What do you get when you cross Fantastic Four with The Six Million Dollar Man? Evidently, you get Bionic Six, the story of a family given bionic superpowers which they use to battle evil. I think I’ve only seen one episode of the show which I barely remember, and I can’t decide if I want to see any more because I would be really disappointed if the actual show isn’t as good as the intro. Theme songs are always a matter of personal taste, but for me, this one has a lot of charm. The animation is full of dynamic action and promises the viewer plenty of exciting adventures with the six very appealing (and very consistently drawn) members of this “super future family.”


Speaking of shows that didn’t live up to the promise of their intros, C.O.P.S. - Central Organization of Police Specialists – had a really fun intro that used fast action and stylish animation to get viewers ready for some good old fashioned cops and robbers stories in a futuristic setting. Unfortunately, the animation in the show never came near the quality seen in the intro and the writing just didn’t capture the potential and fun of the core concept. But the opening remains one of the best examples of 80s cartoon intros.

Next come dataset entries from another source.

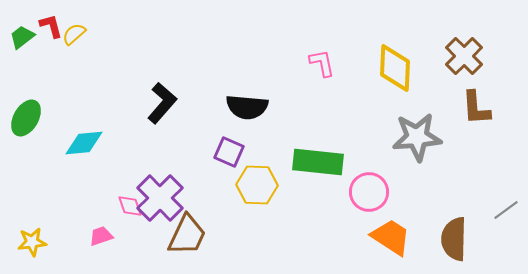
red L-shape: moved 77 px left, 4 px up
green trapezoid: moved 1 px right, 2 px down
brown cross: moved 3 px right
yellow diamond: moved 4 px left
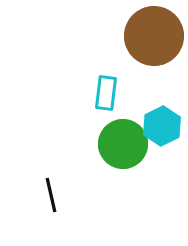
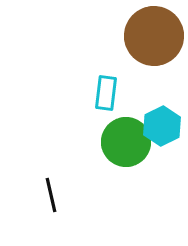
green circle: moved 3 px right, 2 px up
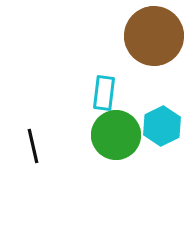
cyan rectangle: moved 2 px left
green circle: moved 10 px left, 7 px up
black line: moved 18 px left, 49 px up
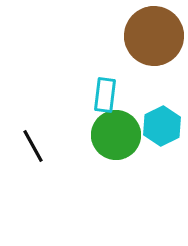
cyan rectangle: moved 1 px right, 2 px down
black line: rotated 16 degrees counterclockwise
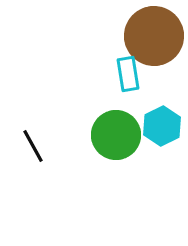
cyan rectangle: moved 23 px right, 21 px up; rotated 16 degrees counterclockwise
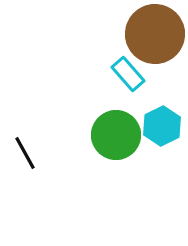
brown circle: moved 1 px right, 2 px up
cyan rectangle: rotated 32 degrees counterclockwise
black line: moved 8 px left, 7 px down
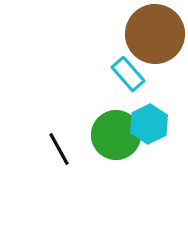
cyan hexagon: moved 13 px left, 2 px up
black line: moved 34 px right, 4 px up
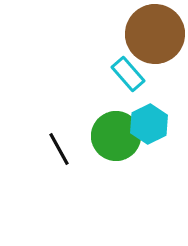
green circle: moved 1 px down
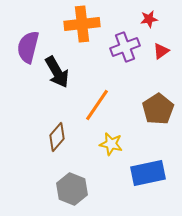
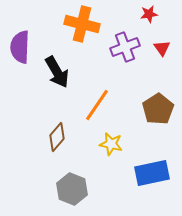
red star: moved 5 px up
orange cross: rotated 20 degrees clockwise
purple semicircle: moved 8 px left; rotated 12 degrees counterclockwise
red triangle: moved 1 px right, 3 px up; rotated 30 degrees counterclockwise
blue rectangle: moved 4 px right
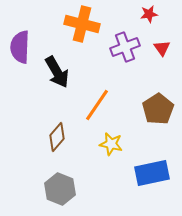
gray hexagon: moved 12 px left
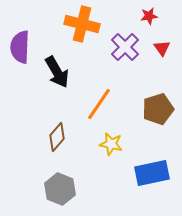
red star: moved 2 px down
purple cross: rotated 24 degrees counterclockwise
orange line: moved 2 px right, 1 px up
brown pentagon: rotated 16 degrees clockwise
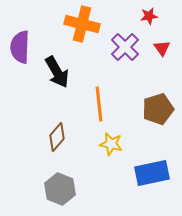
orange line: rotated 40 degrees counterclockwise
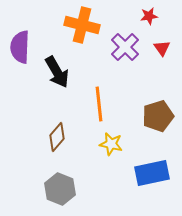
orange cross: moved 1 px down
brown pentagon: moved 7 px down
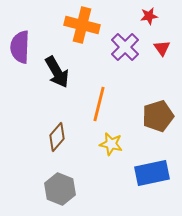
orange line: rotated 20 degrees clockwise
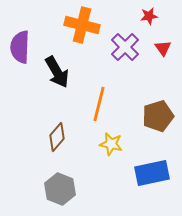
red triangle: moved 1 px right
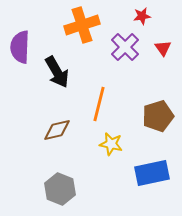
red star: moved 7 px left
orange cross: rotated 32 degrees counterclockwise
brown diamond: moved 7 px up; rotated 36 degrees clockwise
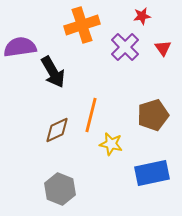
purple semicircle: rotated 80 degrees clockwise
black arrow: moved 4 px left
orange line: moved 8 px left, 11 px down
brown pentagon: moved 5 px left, 1 px up
brown diamond: rotated 12 degrees counterclockwise
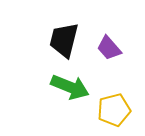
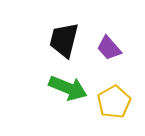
green arrow: moved 2 px left, 1 px down
yellow pentagon: moved 8 px up; rotated 16 degrees counterclockwise
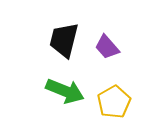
purple trapezoid: moved 2 px left, 1 px up
green arrow: moved 3 px left, 3 px down
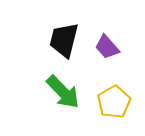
green arrow: moved 2 px left, 1 px down; rotated 24 degrees clockwise
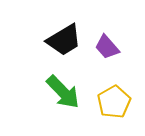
black trapezoid: rotated 135 degrees counterclockwise
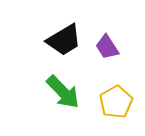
purple trapezoid: rotated 8 degrees clockwise
yellow pentagon: moved 2 px right
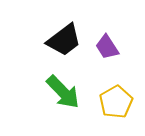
black trapezoid: rotated 6 degrees counterclockwise
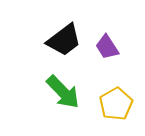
yellow pentagon: moved 2 px down
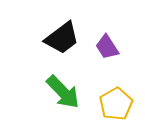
black trapezoid: moved 2 px left, 2 px up
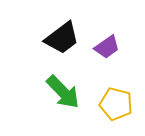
purple trapezoid: rotated 92 degrees counterclockwise
yellow pentagon: rotated 28 degrees counterclockwise
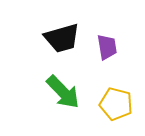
black trapezoid: rotated 21 degrees clockwise
purple trapezoid: rotated 64 degrees counterclockwise
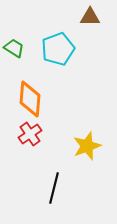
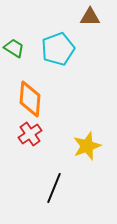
black line: rotated 8 degrees clockwise
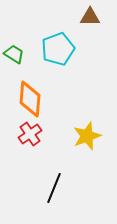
green trapezoid: moved 6 px down
yellow star: moved 10 px up
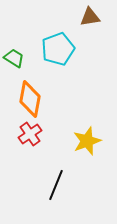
brown triangle: rotated 10 degrees counterclockwise
green trapezoid: moved 4 px down
orange diamond: rotated 6 degrees clockwise
yellow star: moved 5 px down
black line: moved 2 px right, 3 px up
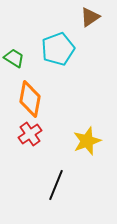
brown triangle: rotated 25 degrees counterclockwise
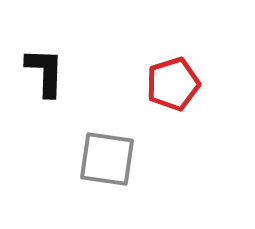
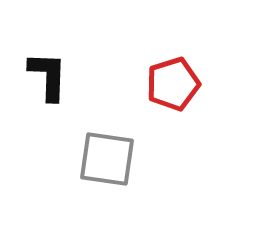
black L-shape: moved 3 px right, 4 px down
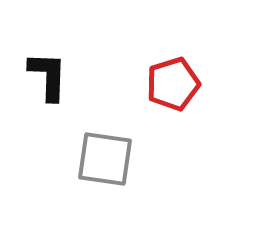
gray square: moved 2 px left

Batman: The Animated Series

Another no-brainer, this one practically rewrote the rules for what an animated intro could be. Rather than presenting numerous quick vignettes of Batman doing what he does best, the series kicks off every episode with a short, self-contained story of our hero saving the day, er, night. The heavy black shadows, blood red sky, and moody music borrowed from the live-action “Batman” films sets viewers up for both the look and tone of the show to come. Unlike most openings, the beginning of Batman never actually displays the name of the show. As the creators of the series have pointed out, it would have been redundant. No matter what language you may speak, the visuals of the intro say “Batman.” After such a strong start, it’s a pity that none of the subsequent animated shows set in the DC universe featured intros that really measured up to the granddaddy of them all.

Men In Black: The Series

Based on the movie of the same name, Men In Black: The Series followed Agents J and K as they worked to keep humanity unaware of the aliens in their midst. The intro reflects the show’s focus on the world of the most secret of agents with its whispery instrumental theme and shots of J and K donning their shades and looking ready to take on any intergalactic menace that comes their way. Though many intros rely on fast action and quick cuts to cram the maximum amount of information and impact into their short running time, the Men In Black intro takes it time with shots focusing on various aspects of each scene, reflecting the laid back, smooth pace of the music. The combined effect strikes the exact right note for the series, including just a touch of humor.

Cowboy Bebop

Another vision of cool, with the pace kicked up a bit, the opening to Cowboy Bebop takes a page from Saul Bass and other film title designers of the 50s and 60s. The result is a fast paced mix of text elements, geometric graphics, stark color fields, and monochromatic figures moving in and out of silhouette. The show’s theme music – “Tank!” - is certainly up there among the best and most immediately recognizable pieces of opening music for any TV show, with its jazzy bass leading into driving horns. Rather than really introducing viewers to the spacefaring cast of the show and their world of planet hopping bounty hunting, this intro whets your appetite for stories and animation that just about define “cool.”

That’s my list, though it is by no means complete and it grows constantly as I see more and more animated TV shows. So what do you think? Do you agree with my picks? Are there favorites of yours that I left out? I’m waiting eagerly to hear your choices for the all time best animated TV intros, so let me know what’s on your list.